Extracted page text data
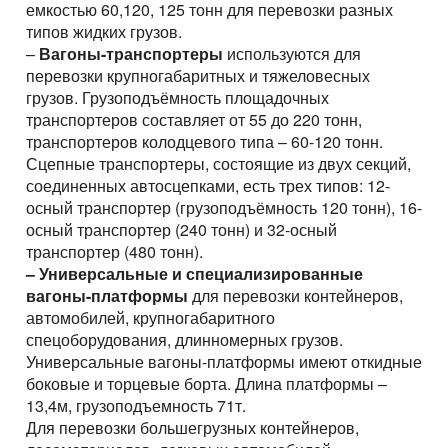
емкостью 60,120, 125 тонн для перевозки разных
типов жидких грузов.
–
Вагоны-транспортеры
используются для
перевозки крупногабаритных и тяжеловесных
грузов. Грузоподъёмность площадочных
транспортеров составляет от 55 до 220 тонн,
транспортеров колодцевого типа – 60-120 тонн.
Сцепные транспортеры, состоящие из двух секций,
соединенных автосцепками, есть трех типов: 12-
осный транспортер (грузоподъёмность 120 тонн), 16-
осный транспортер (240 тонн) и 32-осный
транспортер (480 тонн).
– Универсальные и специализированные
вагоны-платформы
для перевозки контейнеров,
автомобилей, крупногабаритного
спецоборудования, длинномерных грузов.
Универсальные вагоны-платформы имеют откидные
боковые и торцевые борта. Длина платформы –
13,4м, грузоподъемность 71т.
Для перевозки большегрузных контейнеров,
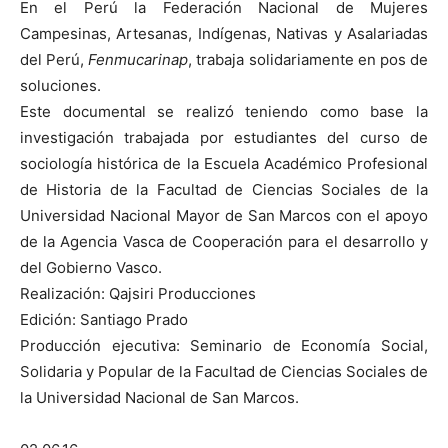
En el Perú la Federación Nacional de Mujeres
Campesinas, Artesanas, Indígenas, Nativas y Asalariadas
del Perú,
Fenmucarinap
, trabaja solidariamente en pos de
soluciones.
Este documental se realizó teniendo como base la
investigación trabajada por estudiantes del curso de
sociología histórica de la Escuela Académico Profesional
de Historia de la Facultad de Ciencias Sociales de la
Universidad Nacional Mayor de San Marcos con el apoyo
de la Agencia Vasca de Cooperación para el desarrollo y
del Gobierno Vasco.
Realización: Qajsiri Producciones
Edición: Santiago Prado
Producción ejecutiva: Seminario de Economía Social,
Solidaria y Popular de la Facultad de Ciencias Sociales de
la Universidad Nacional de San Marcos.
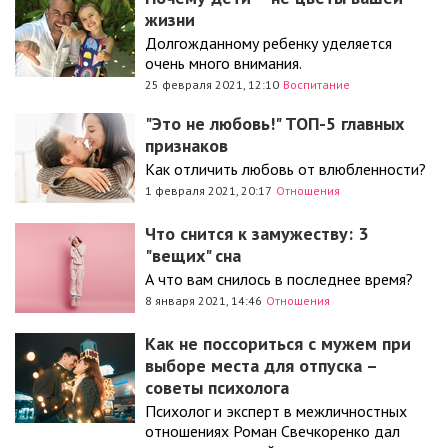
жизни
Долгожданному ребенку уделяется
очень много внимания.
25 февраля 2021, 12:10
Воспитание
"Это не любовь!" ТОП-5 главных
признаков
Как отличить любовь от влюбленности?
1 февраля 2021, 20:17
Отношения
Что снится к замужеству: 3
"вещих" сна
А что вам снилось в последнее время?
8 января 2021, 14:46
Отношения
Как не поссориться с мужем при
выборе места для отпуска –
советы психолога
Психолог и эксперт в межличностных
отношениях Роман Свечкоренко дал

--

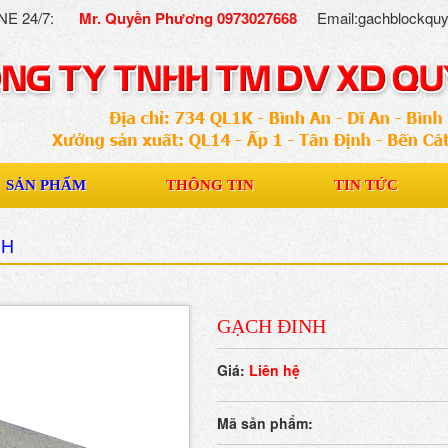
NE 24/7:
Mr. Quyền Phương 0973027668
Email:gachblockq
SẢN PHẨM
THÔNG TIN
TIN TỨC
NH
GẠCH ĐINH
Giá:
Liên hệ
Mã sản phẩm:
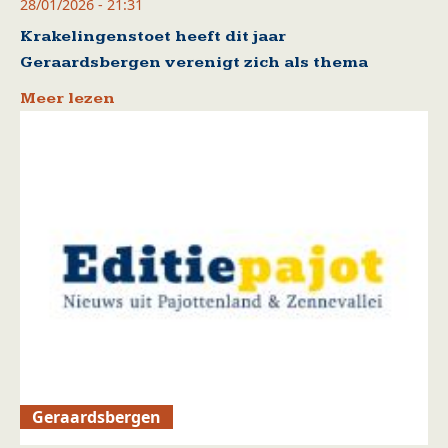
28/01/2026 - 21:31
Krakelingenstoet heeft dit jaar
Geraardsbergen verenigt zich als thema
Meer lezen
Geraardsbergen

### WORK INSTRUCTION
Every line above in the stretch from the one with "la Universidad Nacional de San Marcos." through the one with "отношениях Роман Свечкоренко дал" is to be transcribed exactly, ends included. No picture is copied.

### THE ANSWER
la Universidad Nacional de San Marcos.
жизни
Долгожданному ребенку уделяется
очень много внимания.
25 февраля 2021, 12:10
Воспитание
"Это не любовь!" ТОП-5 главных
признаков
Как отличить любовь от влюбленности?
1 февраля 2021, 20:17
Отношения
Что снится к замужеству: 3
"вещих" сна
А что вам снилось в последнее время?
8 января 2021, 14:46
Отношения
Как не поссориться с мужем при
выборе места для отпуска –
советы психолога
Психолог и эксперт в межличностных
отношениях Роман Свечкоренко дал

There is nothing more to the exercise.